- Exercise -
Exact reproduction required: print each line of the material below.

- Supplied data -
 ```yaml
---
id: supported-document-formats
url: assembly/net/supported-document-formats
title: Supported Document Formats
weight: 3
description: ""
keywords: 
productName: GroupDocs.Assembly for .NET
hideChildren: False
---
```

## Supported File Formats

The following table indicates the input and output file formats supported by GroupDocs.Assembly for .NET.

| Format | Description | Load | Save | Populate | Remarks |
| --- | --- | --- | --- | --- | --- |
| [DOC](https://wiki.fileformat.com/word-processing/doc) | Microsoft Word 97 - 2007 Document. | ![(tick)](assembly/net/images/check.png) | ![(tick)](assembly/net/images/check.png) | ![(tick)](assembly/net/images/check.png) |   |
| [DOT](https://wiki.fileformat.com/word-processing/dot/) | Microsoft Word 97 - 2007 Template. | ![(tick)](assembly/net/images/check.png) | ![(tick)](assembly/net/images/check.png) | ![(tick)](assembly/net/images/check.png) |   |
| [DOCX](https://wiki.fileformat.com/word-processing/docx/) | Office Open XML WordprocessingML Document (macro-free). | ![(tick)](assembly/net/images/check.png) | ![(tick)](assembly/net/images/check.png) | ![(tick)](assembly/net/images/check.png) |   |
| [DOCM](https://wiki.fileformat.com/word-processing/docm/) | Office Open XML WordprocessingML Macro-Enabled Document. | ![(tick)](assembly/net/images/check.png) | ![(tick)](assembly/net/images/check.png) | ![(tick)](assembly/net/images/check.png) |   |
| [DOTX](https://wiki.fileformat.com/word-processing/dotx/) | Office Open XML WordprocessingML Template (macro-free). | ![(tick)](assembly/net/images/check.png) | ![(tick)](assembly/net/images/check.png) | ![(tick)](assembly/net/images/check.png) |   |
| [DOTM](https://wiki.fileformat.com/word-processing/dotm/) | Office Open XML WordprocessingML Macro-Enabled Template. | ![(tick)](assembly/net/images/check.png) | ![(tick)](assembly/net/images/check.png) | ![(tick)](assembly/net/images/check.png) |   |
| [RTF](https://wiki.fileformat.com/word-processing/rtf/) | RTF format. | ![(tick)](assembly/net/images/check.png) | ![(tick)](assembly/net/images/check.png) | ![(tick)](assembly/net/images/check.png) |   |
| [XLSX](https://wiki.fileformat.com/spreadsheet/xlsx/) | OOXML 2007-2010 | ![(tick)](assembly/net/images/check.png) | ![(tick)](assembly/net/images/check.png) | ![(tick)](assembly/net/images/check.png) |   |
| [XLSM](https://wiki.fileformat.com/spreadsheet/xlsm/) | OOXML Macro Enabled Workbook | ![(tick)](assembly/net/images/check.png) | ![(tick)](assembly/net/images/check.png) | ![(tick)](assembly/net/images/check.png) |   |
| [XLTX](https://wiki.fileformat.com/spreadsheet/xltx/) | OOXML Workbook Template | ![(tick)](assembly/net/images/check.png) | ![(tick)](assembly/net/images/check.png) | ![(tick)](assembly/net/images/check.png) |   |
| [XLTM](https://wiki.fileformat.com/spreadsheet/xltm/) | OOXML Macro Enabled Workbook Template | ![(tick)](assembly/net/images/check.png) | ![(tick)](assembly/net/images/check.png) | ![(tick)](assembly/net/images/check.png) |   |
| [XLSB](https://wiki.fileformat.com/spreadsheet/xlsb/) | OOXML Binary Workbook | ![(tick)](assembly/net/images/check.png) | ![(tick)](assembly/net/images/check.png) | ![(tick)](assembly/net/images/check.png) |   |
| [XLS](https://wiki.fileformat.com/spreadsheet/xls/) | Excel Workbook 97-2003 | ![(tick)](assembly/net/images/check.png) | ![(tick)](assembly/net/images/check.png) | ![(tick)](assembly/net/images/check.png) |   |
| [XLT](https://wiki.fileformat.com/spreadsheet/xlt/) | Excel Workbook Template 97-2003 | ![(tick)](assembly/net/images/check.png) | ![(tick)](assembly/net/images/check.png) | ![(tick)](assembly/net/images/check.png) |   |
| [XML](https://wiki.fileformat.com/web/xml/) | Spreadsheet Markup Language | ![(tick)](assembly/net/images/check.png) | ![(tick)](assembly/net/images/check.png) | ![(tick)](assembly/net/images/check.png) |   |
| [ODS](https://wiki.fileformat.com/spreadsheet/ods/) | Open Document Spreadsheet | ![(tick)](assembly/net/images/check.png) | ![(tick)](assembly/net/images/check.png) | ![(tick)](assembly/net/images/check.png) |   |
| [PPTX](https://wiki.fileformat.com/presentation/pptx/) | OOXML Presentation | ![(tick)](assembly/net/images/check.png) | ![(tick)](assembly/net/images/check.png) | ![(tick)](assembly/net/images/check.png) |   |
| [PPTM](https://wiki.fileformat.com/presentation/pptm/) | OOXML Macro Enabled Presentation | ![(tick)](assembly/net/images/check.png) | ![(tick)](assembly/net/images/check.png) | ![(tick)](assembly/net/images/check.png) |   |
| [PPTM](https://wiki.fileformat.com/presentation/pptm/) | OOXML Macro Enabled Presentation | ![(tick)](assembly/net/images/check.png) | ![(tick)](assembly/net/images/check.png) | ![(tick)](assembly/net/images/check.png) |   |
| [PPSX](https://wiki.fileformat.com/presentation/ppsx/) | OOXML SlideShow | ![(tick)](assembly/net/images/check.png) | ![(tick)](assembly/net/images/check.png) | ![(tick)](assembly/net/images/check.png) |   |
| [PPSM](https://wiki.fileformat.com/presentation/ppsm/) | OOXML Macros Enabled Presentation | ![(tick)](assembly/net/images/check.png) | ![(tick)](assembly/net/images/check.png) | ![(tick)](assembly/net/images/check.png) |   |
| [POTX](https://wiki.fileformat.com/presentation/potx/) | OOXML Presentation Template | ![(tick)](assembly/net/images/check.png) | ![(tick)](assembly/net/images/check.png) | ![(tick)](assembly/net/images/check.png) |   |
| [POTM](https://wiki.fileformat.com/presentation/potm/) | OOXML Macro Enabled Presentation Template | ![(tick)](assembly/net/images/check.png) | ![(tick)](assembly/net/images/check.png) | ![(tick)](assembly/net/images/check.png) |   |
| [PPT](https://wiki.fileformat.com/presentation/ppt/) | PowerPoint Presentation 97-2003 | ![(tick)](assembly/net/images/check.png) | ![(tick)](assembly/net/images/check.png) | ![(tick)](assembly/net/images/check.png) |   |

- Task answer -
 ```yaml
---
id: supported-document-formats
url: assembly/net/supported-document-formats
title: Supported Document Formats
weight: 3
description: ""
keywords: 
productName: GroupDocs.Assembly for .NET
hideChildren: False
---
```

## Supported File Formats

The following table indicates the input and output file formats supported by GroupDocs.Assembly for .NET.

| Format | Description | Load | Save | Populate | Remarks |
| --- | --- | --- | --- | --- | --- |
| [DOC](https://wiki.fileformat.com/word-processing/doc) | Microsoft Word 97 - 2007 Document. | ![(tick)](assembly/net/images/check.png) | ![(tick)](assembly/net/images/check.png) | ![(tick)](assembly/net/images/check.png) |   |
| [DOT](https://wiki.fileformat.com/word-processing/dot/) | Microsoft Word 97 - 2007 Template. | ![(tick)](assembly/net/images/check.png) | ![(tick)](assembly/net/images/check.png) | ![(tick)](assembly/net/images/check.png) |   |
| [DOCX](https://wiki.fileformat.com/word-processing/docx/) | Office Open XML WordprocessingML Document (macro-free). | ![(tick)](assembly/net/images/check.png) | ![(tick)](assembly/net/images/check.png) | ![(tick)](assembly/net/images/check.png) |   |
| [DOCM](https://wiki.fileformat.com/word-processing/docm/) | Office Open XML WordprocessingML Macro-Enabled Document. | ![(tick)](assembly/net/images/check.png) | ![(tick)](assembly/net/images/check.png) | ![(tick)](assembly/net/images/check.png) |   |
| [DOTX](https://wiki.fileformat.com/word-processing/dotx/) | Office Open XML WordprocessingML Template (macro-free). | ![(tick)](assembly/net/images/check.png) | ![(tick)](assembly/net/images/check.png) | ![(tick)](assembly/net/images/check.png) |   |
| [DOTM](https://wiki.fileformat.com/word-processing/dotm/) | Office Open XML WordprocessingML Macro-Enabled Template. | ![(tick)](assembly/net/images/check.png) | ![(tick)](assembly/net/images/check.png) | ![(tick)](assembly/net/images/check.png) |   |
| [RTF](https://wiki.fileformat.com/word-processing/rtf/) | RTF format. | ![(tick)](assembly/net/images/check.png) | ![(tick)](assembly/net/images/check.png) | ![(tick)](assembly/net/images/check.png) |   |
| [XLSX](https://wiki.fileformat.com/spreadsheet/xlsx/) | OOXML 2007-2010 | ![(tick)](assembly/net/images/check.png) | ![(tick)](assembly/net/images/check.png) | ![(tick)](assembly/net/images/check.png) |   |
| [XLSM](https://wiki.fileformat.com/spreadsheet/xlsm/) | OOXML Macro Enabled Workbook | ![(tick)](assembly/net/images/check.png) | ![(tick)](assembly/net/images/check.png) | ![(tick)](assembly/net/images/check.png) |   |
| [XLTX](https://wiki.fileformat.com/spreadsheet/xltx/) | OOXML Workbook Template | ![(tick)](assembly/net/images/check.png) | ![(tick)](assembly/net/images/check.png) | ![(tick)](assembly/net/images/check.png) |   |
| [XLTM](https://wiki.fileformat.com/spreadsheet/xltm/) | OOXML Macro Enabled Workbook Template | ![(tick)](assembly/net/images/check.png) | ![(tick)](assembly/net/images/check.png) | ![(tick)](assembly/net/images/check.png) |   |
| [XLSB](https://wiki.fileformat.com/spreadsheet/xlsb/) | OOXML Binary Workbook | ![(tick)](assembly/net/images/check.png) | ![(tick)](assembly/net/images/check.png) | ![(tick)](assembly/net/images/check.png) |   |
| [XLS](https://wiki.fileformat.com/spreadsheet/xls/) | Excel Workbook 97-2003 | ![(tick)](assembly/net/images/check.png) | ![(tick)](assembly/net/images/check.png) | ![(tick)](assembly/net/images/check.png) |   |
| [XLT](https://wiki.fileformat.com/spreadsheet/xlt/) | Excel Workbook Template 97-2003 | ![(tick)](assembly/net/images/check.png) | ![(tick)](assembly/net/images/check.png) | ![(tick)](assembly/net/images/check.png) |   |
| [XML](https://wiki.fileformat.com/web/xml/) | Spreadsheet Markup Language | ![(tick)](assembly/net/images/check.png) | ![(tick)](assembly/net/images/check.png) | ![(tick)](assembly/net/images/check.png) |   |
| [ODS](https://wiki.fileformat.com/spreadsheet/ods/) | Open Document Spreadsheet | ![(tick)](assembly/net/images/check.png) | ![(tick)](assembly/net/images/check.png) | ![(tick)](assembly/net/images/check.png) |   |
| [PPTX](https://wiki.fileformat.com/presentation/pptx/) | OOXML Presentation | ![(tick)](assembly/net/images/check.png) | ![(tick)](assembly/net/images/check.png) | ![(tick)](assembly/net/images/check.png) |   |
| [PPTM](https://wiki.fileformat.com/presentation/pptm/) | OOXML Macro Enabled Presentation | ![(tick)](assembly/net/images/check.png) | ![(tick)](assembly/net/images/check.png) | ![(tick)](assembly/net/images/check.png) |   |
| [PPTM](https://wiki.fileformat.com/presentation/pptm/) | OOXML Macro Enabled Presentation | ![(tick)](assembly/net/images/check.png) | ![(tick)](assembly/net/images/check.png) | ![(tick)](assembly/net/images/check.png) |   |
| [PPSX](https://wiki.fileformat.com/presentation/ppsx/) | OOXML SlideShow | ![(tick)](assembly/net/images/check.png) | ![(tick)](assembly/net/images/check.png) | ![(tick)](assembly/net/images/check.png) |   |
| [PPSM](https://wiki.fileformat.com/presentation/ppsm/) | OOXML Macros Enabled Presentation | ![(tick)](assembly/net/images/check.png) | ![(tick)](assembly/net/images/check.png) | ![(tick)](assembly/net/images/check.png) |   |
| [POTX](https://wiki.fileformat.com/presentation/potx/) | OOXML Presentation Template | ![(tick)](assembly/net/images/check.png) | ![(tick)](assembly/net/images/check.png) | ![(tick)](assembly/net/images/check.png) |   |
| [POTM](https://wiki.fileformat.com/presentation/potm/) | OOXML Macro Enabled Presentation Template | ![(tick)](assembly/net/images/check.png) | ![(tick)](assembly/net/images/check.png) | ![(tick)](assembly/net/images/check.png) |   |
| [PPT](https://wiki.fileformat.com/presentation/ppt/) | PowerPoint Presentation 97-2003 | ![(tick)](assembly/net/images/check.png) | ![(tick)](assembly/net/images/check.png) | ![(tick)](assembly/net/images/check.png) |   |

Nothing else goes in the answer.